> [What you will do]
Using the records below, transcribe word for word the stretch from the line that contains "being RCL Cruises" through the line that contains "AI Virtual Try-On", both end lines included, and nothing else.

======== Input data ========

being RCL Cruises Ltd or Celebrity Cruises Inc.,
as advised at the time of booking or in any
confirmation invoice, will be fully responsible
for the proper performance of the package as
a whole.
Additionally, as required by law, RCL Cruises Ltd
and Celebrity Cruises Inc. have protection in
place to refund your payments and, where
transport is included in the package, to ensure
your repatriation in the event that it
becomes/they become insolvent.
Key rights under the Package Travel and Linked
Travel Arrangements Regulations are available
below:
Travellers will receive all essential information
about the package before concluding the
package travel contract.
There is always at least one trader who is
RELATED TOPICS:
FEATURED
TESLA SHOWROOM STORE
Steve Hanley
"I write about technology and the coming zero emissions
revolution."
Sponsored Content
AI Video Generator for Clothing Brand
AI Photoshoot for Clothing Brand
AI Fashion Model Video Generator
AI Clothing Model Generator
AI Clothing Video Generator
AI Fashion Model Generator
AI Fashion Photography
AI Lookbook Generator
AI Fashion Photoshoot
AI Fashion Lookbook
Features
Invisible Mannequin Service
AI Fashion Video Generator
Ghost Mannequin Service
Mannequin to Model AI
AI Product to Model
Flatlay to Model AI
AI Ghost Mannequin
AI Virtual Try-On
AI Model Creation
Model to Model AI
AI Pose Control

========
======== Input data ========

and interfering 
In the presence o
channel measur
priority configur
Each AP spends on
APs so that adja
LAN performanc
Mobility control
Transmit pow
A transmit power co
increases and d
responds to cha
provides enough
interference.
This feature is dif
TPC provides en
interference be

========

> [Output]
being RCL Cruises Ltd or Celebrity Cruises Inc.,
as advised at the time of booking or in any
confirmation invoice, will be fully responsible
for the proper performance of the package as
a whole.
Additionally, as required by law, RCL Cruises Ltd
and Celebrity Cruises Inc. have protection in
place to refund your payments and, where
transport is included in the package, to ensure
your repatriation in the event that it
becomes/they become insolvent.
Key rights under the Package Travel and Linked
Travel Arrangements Regulations are available
below:
Travellers will receive all essential information
about the package before concluding the
package travel contract.
There is always at least one trader who is
RELATED TOPICS:
FEATURED
TESLA SHOWROOM STORE
Steve Hanley
"I write about technology and the coming zero emissions
revolution."
Sponsored Content
AI Video Generator for Clothing Brand
AI Photoshoot for Clothing Brand
AI Fashion Model Video Generator
AI Clothing Model Generator
AI Clothing Video Generator
AI Fashion Model Generator
AI Fashion Photography
AI Lookbook Generator
AI Fashion Photoshoot
AI Fashion Lookbook
Features
Invisible Mannequin Service
AI Fashion Video Generator
Ghost Mannequin Service
Mannequin to Model AI
AI Product to Model
Flatlay to Model AI
AI Ghost Mannequin
AI Virtual Try-On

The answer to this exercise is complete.